* WHAT THE EXERCISE ASKS *
Copy out the text from each of the rows below word for word, leaving out the pictures.

* DATA PROVIDED *
%%

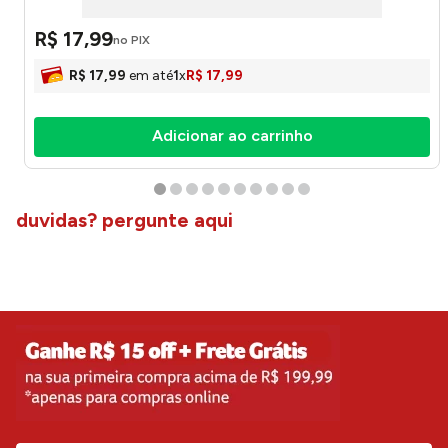
R$
17
,
99
no PIX
R$
17
,
99
em até
1
x
R$
17
,
99
Adicionar ao carrinho
duvidas? pergunte aqui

%%

* ANSWER SPACE *
R$
17
,
99
no PIX
R$
17
,
99
em até
1
x
R$
17
,
99
Adicionar ao carrinho
duvidas? pergunte aqui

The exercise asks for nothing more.